Despite GO, departments still not keen on appointing differently-abled

A special initiative of the government to appoint more differently-abled persons is facing several obstacles.

A special initiative of the government to appoint more differently-abled persons is facing several obstacles.

According to K Vimal Kumar, state president of the Differently-abled People’s Congress, certain vested interests were trying to sabotage the initiative that aims at bringing the differently-abled into the mainstream.

“The government had recommended that the differently-abled persons who were working as temporary employees through the employment exchange between August 16, 1999, and December 31, 2003, should be given appointment in government services. The Social Justice Department had issued a government order on August 7 regarding the same. But certain elements in the bureaucracy are trying to scuttle the historic order,” he alleged.

It is reported that many governmental departments are adopting an indifferent approach to the order.

K Biju, district secretary of the Differently-abled People’s Congress, said several differently-abled persons from the district were being denied a job in spite of the government order.

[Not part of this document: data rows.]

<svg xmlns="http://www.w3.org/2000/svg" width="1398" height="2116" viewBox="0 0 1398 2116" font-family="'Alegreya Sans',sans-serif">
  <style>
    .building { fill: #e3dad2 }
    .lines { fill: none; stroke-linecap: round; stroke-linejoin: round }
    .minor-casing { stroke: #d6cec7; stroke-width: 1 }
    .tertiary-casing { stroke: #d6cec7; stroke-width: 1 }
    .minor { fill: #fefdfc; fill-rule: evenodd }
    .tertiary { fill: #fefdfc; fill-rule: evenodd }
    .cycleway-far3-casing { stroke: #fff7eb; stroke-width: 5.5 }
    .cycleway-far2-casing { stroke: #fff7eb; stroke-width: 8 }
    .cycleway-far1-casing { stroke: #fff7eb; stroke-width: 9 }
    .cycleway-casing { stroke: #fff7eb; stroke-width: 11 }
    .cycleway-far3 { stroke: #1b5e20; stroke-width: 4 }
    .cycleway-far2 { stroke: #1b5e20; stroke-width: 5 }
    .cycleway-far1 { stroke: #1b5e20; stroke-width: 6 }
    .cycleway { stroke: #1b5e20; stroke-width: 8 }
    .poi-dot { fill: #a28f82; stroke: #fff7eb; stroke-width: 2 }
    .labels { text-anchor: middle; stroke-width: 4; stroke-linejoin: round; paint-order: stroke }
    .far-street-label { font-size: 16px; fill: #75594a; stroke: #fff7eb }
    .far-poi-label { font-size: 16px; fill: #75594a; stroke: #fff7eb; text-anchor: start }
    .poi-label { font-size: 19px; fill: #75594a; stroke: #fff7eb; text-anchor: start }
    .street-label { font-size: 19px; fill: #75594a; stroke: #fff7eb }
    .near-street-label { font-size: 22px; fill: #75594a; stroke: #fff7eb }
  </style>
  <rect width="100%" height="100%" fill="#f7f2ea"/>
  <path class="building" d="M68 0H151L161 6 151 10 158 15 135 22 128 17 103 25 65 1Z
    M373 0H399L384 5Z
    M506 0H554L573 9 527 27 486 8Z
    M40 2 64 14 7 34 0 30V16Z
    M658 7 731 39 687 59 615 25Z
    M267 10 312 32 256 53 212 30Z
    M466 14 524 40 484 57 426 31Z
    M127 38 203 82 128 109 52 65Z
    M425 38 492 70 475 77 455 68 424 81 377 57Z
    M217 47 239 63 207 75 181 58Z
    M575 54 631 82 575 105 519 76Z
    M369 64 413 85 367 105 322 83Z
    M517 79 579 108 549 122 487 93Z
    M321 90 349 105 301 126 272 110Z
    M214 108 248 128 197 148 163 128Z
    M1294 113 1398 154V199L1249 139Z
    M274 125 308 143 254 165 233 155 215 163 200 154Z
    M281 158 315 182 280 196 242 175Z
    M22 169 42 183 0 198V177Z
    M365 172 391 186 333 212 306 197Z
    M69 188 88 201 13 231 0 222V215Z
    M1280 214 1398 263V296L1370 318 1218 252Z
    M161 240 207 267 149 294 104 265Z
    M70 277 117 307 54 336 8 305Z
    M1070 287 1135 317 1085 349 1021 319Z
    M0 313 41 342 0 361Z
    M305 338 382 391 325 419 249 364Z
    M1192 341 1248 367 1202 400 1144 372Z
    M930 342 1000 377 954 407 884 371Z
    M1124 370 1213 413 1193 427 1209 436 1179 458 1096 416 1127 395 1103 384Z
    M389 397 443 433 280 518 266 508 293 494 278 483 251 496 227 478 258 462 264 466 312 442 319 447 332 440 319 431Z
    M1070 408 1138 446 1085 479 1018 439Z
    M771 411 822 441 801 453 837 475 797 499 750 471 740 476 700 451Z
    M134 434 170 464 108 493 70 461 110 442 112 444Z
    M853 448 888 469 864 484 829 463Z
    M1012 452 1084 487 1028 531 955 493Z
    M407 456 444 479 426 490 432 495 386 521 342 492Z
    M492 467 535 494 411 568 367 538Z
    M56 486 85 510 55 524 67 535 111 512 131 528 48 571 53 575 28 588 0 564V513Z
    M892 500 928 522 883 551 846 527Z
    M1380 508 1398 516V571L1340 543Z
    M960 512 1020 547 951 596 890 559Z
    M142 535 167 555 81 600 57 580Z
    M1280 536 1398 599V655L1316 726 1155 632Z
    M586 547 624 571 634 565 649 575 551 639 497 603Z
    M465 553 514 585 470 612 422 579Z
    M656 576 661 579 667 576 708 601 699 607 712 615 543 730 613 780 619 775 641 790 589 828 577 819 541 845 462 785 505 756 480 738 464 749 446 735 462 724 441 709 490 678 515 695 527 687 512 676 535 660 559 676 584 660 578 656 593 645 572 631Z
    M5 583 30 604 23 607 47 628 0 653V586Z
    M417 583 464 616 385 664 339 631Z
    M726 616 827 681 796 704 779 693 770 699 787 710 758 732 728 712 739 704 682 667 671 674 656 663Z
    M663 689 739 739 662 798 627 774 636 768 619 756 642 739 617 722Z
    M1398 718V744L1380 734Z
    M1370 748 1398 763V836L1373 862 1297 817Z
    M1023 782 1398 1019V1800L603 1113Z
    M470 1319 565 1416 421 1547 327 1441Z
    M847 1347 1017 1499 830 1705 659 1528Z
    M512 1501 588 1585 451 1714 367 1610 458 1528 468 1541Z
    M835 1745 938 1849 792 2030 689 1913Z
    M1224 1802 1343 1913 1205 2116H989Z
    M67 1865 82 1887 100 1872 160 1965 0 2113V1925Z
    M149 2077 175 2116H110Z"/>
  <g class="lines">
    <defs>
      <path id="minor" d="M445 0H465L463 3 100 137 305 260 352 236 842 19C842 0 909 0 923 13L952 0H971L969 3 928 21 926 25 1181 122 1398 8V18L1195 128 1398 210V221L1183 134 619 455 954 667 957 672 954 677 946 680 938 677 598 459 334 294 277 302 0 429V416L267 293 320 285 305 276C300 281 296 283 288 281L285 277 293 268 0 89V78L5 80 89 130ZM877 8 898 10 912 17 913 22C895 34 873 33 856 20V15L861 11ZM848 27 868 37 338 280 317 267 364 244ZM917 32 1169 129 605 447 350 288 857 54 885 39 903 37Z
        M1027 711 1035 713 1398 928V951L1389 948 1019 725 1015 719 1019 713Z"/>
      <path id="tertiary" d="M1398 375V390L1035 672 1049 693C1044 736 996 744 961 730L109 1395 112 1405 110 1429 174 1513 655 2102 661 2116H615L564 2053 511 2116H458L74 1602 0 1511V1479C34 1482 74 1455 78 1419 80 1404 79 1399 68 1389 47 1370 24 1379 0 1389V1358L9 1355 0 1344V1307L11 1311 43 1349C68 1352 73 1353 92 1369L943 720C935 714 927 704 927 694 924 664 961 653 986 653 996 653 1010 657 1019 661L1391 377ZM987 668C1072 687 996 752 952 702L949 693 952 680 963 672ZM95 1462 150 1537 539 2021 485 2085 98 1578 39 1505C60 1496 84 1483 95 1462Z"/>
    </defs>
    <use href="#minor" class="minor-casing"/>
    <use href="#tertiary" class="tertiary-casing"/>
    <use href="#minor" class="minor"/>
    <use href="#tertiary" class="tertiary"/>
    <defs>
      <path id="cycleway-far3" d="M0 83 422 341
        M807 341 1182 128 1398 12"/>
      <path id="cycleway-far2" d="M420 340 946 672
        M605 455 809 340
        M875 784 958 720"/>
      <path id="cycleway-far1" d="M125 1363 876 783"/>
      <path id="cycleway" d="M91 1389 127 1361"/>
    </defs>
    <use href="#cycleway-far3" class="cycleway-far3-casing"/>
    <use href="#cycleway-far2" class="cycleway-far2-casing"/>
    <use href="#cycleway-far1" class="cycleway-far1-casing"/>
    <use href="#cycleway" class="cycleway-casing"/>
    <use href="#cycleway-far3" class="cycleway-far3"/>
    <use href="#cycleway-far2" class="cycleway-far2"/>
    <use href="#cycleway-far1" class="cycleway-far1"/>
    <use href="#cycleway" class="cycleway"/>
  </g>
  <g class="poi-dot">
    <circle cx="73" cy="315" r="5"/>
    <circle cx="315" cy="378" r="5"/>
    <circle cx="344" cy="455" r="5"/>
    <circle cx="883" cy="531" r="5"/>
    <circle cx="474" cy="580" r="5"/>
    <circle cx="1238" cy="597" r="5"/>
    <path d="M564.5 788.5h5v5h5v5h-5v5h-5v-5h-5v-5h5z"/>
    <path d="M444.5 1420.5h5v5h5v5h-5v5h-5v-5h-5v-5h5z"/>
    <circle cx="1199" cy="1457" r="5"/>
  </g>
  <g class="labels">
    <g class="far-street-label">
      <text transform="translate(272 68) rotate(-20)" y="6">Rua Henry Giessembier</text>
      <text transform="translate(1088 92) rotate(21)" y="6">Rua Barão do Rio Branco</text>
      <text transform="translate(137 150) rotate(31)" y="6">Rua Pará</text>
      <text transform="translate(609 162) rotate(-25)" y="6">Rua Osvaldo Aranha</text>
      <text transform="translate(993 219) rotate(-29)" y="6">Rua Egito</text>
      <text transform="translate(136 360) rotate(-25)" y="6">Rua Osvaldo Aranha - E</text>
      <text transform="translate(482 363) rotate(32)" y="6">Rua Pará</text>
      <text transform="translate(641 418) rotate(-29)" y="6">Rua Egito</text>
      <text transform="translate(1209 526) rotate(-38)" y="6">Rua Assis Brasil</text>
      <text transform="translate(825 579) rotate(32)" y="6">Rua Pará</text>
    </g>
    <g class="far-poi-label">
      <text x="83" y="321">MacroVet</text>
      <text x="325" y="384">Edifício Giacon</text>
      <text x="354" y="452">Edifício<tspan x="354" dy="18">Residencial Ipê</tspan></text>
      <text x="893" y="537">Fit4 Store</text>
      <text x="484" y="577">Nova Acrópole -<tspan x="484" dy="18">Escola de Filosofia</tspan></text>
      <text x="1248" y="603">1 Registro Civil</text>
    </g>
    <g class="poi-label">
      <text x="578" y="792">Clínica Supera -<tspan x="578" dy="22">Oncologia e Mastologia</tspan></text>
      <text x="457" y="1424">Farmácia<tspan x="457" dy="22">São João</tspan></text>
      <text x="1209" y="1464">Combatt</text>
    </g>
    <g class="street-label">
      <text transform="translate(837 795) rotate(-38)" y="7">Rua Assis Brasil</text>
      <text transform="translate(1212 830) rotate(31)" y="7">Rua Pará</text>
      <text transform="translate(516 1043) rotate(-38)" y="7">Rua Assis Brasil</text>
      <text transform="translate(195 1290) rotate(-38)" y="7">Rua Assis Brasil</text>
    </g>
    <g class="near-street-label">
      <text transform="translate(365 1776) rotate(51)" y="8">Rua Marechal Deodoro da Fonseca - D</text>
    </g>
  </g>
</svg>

“Four posts reserved for the differently-abled are lying vacant in the Rural Development Department office at the civil station. The vacancies are of two lower division clerks, a village extension officer and a driver. On the basis of the government order issued on August 7, some differently-abled temporary employees had submitted their applications for the posts to the Assistant Development Commissioner and Rural Development Department.

But district officials claim that they have not yet received a formal communication from the headquarters of the Rural Development Department about it,” he said.

Several such vacancies in the Collegiate Education Department and corporations like the Kerala Headload Workers’ Welfare Board too have not been filled.

Kalathil Abdulla, chairman of the Kerala State Handicapped Persons’ Welfare Corporation, said the government should treat the problems of differently-abled people in a more sensitive fashion.

“According to the new government order, 1,399 differently-abled persons can get government jobs. If all departments take it seriously, it will create wonders,” he said.